Your goal:
Please show all lines of the records that include "linecap".

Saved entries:
[Start of section]

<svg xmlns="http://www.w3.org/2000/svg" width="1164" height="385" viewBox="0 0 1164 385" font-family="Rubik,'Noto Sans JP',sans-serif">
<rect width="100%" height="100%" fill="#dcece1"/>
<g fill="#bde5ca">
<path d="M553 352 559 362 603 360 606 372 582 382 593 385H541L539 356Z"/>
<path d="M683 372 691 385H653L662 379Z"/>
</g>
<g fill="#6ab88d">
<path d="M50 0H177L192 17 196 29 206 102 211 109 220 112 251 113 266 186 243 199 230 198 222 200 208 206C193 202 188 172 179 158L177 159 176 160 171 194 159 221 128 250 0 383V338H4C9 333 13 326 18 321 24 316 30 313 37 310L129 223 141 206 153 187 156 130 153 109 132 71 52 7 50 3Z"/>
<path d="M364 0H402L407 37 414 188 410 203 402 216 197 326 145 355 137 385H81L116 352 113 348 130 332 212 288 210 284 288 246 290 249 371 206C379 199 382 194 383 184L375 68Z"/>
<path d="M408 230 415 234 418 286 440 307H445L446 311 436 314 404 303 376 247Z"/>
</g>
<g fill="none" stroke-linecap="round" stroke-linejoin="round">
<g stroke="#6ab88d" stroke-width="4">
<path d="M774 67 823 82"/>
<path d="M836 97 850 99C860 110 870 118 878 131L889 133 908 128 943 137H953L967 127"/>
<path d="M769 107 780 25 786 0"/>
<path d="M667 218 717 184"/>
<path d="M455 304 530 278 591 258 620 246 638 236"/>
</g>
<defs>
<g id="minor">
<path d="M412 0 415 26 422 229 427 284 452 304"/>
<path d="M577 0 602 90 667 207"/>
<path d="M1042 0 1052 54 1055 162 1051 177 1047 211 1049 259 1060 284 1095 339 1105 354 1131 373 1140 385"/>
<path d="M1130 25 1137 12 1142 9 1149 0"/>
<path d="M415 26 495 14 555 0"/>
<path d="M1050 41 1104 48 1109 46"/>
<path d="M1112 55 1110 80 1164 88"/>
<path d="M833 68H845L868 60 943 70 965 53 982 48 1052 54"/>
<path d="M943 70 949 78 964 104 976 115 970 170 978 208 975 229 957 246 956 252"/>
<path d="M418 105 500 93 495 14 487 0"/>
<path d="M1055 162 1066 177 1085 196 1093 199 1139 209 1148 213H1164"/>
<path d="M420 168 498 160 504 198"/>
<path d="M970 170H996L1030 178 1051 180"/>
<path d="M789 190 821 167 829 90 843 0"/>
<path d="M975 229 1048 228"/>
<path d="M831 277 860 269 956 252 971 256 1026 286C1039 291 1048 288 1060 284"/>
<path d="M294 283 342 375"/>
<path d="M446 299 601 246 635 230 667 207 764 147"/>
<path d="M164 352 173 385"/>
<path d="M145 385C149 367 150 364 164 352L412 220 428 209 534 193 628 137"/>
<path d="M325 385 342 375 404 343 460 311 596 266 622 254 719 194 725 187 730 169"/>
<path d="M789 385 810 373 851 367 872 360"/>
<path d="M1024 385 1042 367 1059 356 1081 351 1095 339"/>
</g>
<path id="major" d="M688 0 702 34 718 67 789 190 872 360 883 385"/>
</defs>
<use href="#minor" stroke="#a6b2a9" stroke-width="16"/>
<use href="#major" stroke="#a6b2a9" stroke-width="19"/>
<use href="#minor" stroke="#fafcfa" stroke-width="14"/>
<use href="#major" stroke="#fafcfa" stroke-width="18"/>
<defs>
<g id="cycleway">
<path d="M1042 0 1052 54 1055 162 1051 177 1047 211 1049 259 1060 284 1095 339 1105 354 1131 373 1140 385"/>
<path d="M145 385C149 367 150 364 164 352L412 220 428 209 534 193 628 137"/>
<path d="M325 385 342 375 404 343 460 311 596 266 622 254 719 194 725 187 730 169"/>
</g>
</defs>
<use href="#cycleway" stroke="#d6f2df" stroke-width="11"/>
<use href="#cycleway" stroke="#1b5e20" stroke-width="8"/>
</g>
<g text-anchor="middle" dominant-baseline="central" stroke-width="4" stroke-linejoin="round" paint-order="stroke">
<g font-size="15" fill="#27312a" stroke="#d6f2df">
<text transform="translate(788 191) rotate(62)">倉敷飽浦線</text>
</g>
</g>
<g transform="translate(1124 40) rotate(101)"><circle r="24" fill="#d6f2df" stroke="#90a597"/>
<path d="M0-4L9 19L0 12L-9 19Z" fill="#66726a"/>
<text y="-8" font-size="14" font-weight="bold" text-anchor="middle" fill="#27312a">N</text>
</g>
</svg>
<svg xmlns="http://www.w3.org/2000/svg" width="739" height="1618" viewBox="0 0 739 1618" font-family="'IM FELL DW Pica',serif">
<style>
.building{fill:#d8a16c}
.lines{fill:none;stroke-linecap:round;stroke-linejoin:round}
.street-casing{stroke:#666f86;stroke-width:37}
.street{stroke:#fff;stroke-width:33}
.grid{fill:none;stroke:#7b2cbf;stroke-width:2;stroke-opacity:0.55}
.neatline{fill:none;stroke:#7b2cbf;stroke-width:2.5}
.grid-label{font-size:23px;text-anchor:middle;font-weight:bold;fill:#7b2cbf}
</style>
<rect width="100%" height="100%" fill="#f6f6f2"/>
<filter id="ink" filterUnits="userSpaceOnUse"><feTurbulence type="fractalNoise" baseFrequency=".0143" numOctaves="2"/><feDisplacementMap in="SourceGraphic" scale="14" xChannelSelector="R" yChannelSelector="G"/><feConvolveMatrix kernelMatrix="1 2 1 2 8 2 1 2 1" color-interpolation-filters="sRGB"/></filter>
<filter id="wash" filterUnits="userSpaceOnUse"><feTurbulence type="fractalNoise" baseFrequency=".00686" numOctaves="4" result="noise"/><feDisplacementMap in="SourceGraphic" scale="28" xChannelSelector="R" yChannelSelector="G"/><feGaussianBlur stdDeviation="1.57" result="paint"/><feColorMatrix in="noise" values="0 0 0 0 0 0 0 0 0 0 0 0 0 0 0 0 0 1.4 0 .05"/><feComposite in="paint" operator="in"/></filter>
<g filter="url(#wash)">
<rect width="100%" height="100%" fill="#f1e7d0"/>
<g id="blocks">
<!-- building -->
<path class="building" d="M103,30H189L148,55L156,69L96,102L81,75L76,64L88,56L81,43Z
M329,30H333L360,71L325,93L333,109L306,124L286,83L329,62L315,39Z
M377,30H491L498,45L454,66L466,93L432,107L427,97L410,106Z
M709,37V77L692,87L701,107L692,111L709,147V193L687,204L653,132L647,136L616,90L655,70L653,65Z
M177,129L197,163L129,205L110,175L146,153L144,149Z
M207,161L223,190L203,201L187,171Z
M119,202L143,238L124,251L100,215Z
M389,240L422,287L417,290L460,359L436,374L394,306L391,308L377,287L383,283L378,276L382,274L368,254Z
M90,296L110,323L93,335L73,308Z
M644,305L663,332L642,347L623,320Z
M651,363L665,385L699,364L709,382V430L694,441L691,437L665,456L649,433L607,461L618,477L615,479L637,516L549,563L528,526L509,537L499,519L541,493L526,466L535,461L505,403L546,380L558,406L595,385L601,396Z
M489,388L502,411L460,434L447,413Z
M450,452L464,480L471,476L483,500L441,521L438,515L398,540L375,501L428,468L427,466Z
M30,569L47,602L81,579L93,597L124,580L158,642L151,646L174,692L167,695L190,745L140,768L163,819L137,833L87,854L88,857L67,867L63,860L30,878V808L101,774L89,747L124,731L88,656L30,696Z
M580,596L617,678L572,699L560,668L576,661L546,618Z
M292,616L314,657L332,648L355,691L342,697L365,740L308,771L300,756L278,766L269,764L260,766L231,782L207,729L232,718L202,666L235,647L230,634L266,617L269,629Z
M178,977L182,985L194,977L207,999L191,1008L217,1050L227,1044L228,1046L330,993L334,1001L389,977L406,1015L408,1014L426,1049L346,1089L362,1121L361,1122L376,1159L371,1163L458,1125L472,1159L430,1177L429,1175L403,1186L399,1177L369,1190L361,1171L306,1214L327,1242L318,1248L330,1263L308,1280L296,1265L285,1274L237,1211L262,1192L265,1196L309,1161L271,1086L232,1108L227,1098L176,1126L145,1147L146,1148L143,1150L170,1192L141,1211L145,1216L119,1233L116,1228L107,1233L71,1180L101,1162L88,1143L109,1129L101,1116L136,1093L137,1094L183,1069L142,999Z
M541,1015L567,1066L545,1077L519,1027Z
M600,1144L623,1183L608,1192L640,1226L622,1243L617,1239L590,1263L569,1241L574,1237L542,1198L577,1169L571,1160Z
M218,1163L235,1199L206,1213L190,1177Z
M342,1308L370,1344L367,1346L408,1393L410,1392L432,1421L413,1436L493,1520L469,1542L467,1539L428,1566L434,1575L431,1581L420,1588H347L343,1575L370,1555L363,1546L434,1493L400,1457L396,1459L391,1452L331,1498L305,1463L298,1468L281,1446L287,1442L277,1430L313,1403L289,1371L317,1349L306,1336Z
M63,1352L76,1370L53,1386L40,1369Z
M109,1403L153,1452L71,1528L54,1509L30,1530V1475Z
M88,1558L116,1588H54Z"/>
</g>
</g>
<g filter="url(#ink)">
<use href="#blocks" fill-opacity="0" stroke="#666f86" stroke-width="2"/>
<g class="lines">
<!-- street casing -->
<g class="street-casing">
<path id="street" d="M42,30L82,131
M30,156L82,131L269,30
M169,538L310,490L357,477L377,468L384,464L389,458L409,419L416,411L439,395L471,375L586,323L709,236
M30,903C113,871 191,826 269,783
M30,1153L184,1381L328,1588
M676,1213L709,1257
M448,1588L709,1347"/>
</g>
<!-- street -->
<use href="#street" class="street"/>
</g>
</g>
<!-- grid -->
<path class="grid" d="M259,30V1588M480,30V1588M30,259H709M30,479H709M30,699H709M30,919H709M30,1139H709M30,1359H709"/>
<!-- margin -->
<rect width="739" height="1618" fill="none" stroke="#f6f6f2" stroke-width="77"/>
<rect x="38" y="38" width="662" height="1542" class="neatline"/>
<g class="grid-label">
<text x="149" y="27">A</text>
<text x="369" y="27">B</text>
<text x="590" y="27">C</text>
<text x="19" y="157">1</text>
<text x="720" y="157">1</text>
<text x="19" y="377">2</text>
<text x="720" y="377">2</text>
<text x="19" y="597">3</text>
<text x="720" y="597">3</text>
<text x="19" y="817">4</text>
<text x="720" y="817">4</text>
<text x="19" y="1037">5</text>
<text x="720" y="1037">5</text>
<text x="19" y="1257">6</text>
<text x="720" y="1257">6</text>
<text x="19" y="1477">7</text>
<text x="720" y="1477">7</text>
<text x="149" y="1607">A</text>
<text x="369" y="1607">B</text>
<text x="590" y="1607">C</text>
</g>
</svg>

[End of section]

Written response:
<g fill="none" stroke-linecap="round" stroke-linejoin="round">
.lines{fill:none;stroke-linecap:round;stroke-linejoin:round}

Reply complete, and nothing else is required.